Eye-Tracking Methodology
To collect eye-tracking data, the research team developed the “EasyPathology” software. This tool allowed pathologists to review the WSIs while simultaneously capturing their eye movement patterns using a Tobii Pro Spectrum eye tracker. The tracker records eye movements at a sampling frequency of 60Hz, mapping gaze locations onto the 2D WSI. Given the often-limited display size of individual WSIs, the software implements a “sliding window operation” to facilitate WSI review at varying magnifications.

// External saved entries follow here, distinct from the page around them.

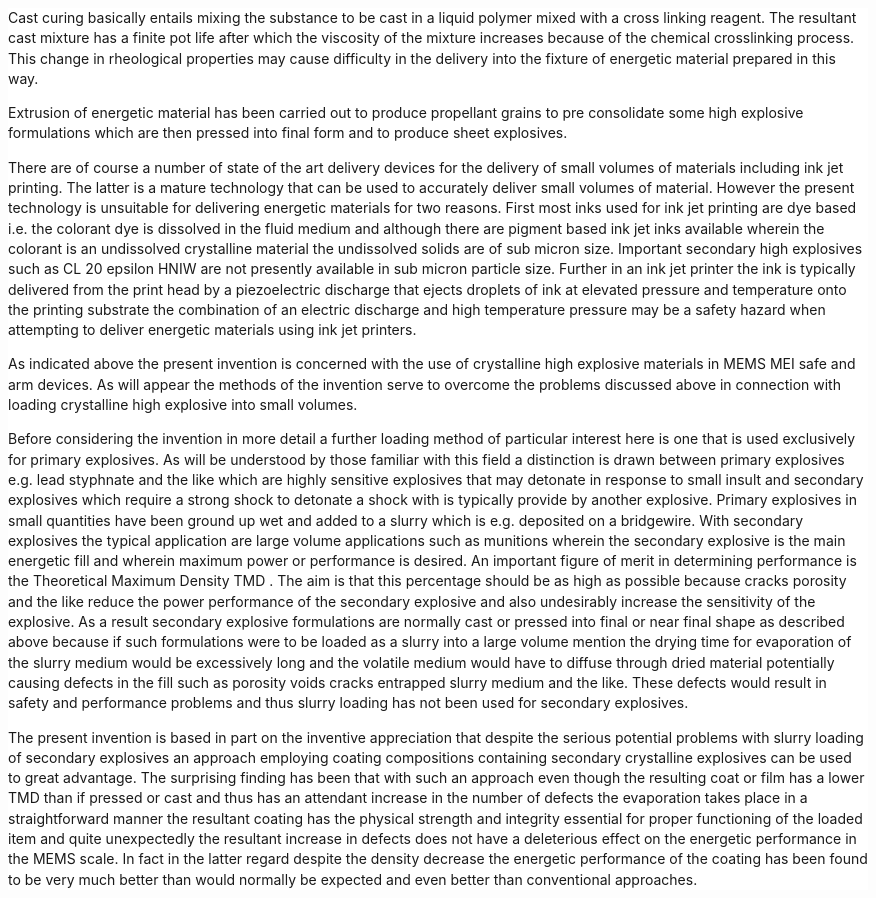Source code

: Cast curing basically entails mixing the substance to be cast in a liquid polymer mixed with a cross linking reagent. The resultant cast mixture has a finite pot life after which the viscosity of the mixture increases because of the chemical crosslinking process. This change in rheological properties may cause difficulty in the delivery into the fixture of energetic material prepared in this way.

Extrusion of energetic material has been carried out to produce propellant grains to pre consolidate some high explosive formulations which are then pressed into final form and to produce sheet explosives.

There are of course a number of state of the art delivery devices for the delivery of small volumes of materials including ink jet printing. The latter is a mature technology that can be used to accurately deliver small volumes of material. However the present technology is unsuitable for delivering energetic materials for two reasons. First most inks used for ink jet printing are dye based i.e. the colorant dye is dissolved in the fluid medium and although there are pigment based ink jet inks available wherein the colorant is an undissolved crystalline material the undissolved solids are of sub micron size. Important secondary high explosives such as CL 20 epsilon HNIW are not presently available in sub micron particle size. Further in an ink jet printer the ink is typically delivered from the print head by a piezoelectric discharge that ejects droplets of ink at elevated pressure and temperature onto the printing substrate the combination of an electric discharge and high temperature pressure may be a safety hazard when attempting to deliver energetic materials using ink jet printers.

As indicated above the present invention is concerned with the use of crystalline high explosive materials in MEMS MEI safe and arm devices. As will appear the methods of the invention serve to overcome the problems discussed above in connection with loading crystalline high explosive into small volumes.

Before considering the invention in more detail a further loading method of particular interest here is one that is used exclusively for primary explosives. As will be understood by those familiar with this field a distinction is drawn between primary explosives e.g. lead styphnate and the like which are highly sensitive explosives that may detonate in response to small insult and secondary explosives which require a strong shock to detonate a shock with is typically provide by another explosive. Primary explosives in small quantities have been ground up wet and added to a slurry which is e.g. deposited on a bridgewire. With secondary explosives the typical application are large volume applications such as munitions wherein the secondary explosive is the main energetic fill and wherein maximum power or performance is desired. An important figure of merit in determining performance is the Theoretical Maximum Density TMD . The aim is that this percentage should be as high as possible because cracks porosity and the like reduce the power performance of the secondary explosive and also undesirably increase the sensitivity of the explosive. As a result secondary explosive formulations are normally cast or pressed into final or near final shape as described above because if such formulations were to be loaded as a slurry into a large volume mention the drying time for evaporation of the slurry medium would be excessively long and the volatile medium would have to diffuse through dried material potentially causing defects in the fill such as porosity voids cracks entrapped slurry medium and the like. These defects would result in safety and performance problems and thus slurry loading has not been used for secondary explosives.

The present invention is based in part on the inventive appreciation that despite the serious potential problems with slurry loading of secondary explosives an approach employing coating compositions containing secondary crystalline explosives can be used to great advantage. The surprising finding has been that with such an approach even though the resulting coat or film has a lower TMD than if pressed or cast and thus has an attendant increase in the number of defects the evaporation takes place in a straightforward manner the resultant coating has the physical strength and integrity essential for proper functioning of the loaded item and quite unexpectedly the resultant increase in defects does not have a deleterious effect on the energetic performance in the MEMS scale. In fact in the latter regard despite the density decrease the energetic performance of the coating has been found to be very much better than would normally be expected and even better than conventional approaches.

The experimental setup was carefully designed to ensure data accuracy without disrupting the pathologists’ workflow. This included creating a soundproof environment, ensuring even lighting, and utilizing specified hardware configurations to optimize usability. Prior to data collection, the pathologists underwent training on how to use the EasyPathology software and eye tracker, with each review session starting with a calibration period.
Data Recording Strategies
Throughout the review process, the software recorded the pathologists’ activities, encompassing various aspects such as zooming, navigation, observation points, and final diagnoses while concealing the true labels to maintain impartiality. As pathologists reviewed WSIs for extensive periods, it was found that specific visual behavior features strongly correlated with diagnostic accuracy, leading to the establishment of 50 minutes as the ideal review duration.
Subsequent analysis of the eye-tracking data involved a color-coded approach to identify and exclude any instances of poor integrity, significant drift in eye movement, or operational errors. A thorough cleaning process ensured that the final dataset consisted of 3,978 slide-review sessions, with 542 WSIs reviewed by all participating pathologists.
Methodological Deep Dive: Eye-Tracking Data Processing
Preprocessing Steps
The eye-tracking data underwent meticulous preprocessing, which comprised the identification of observation points, the exclusion of non-meaningful visual behaviors, and the classification of pathologists’ visual behaviors. By employing Density-Based Spatial Clustering of Applications with Noise (DBSCAN), researchers differentiated between fixation and search behaviors based on observation point density.
Expertise Extraction
The extraction of pathologists’ expertise was framed through attention scores, captured while they manually reviewed the WSIs. The methodology aimed to model the probability distribution of the paths traced by expert pathologists. This entailed utilizing feature vectors extracted from images, with a focus on wounds observed at different magnifications.
An important notion underpinning the model was the principle of maximum entropy, which posits that the behaviors observed are nearly optimal responses to an underlying cost function. Various neural networks and image features were integrated to facilitate the analysis of the pathologists’ attention, leading to the extraction of a “pathology expertise value” for various image patches.
Reinforcement Learning Model
In a novel approach, a reinforcement learning (RL) model was constructed to emulate the visual behavior of expert pathologists during image reviews. Utilizing expert-generated trajectories, the RL framework analyzed sequential decision-making processes, empowering the model to effectively navigate WSIs and emulate the pathologists’ search patterns.
Conclusion and Future Directions
While this article doesn’t provide a concluding statement, it emphasizes ethical compliance, meticulous data acquisition, and innovative methodologies in this influential research. The emphasis on informed consent, careful data preprocessing, and systematic analysis showcases a robust commitment to both ethical standards and scientific integrity, paving the way for future studies in the realm of digital pathology and deep learning applications. By continuing to iterate on these methodologies, researchers can unlock further insights that enhance diagnostic accuracy and efficiency in pathology.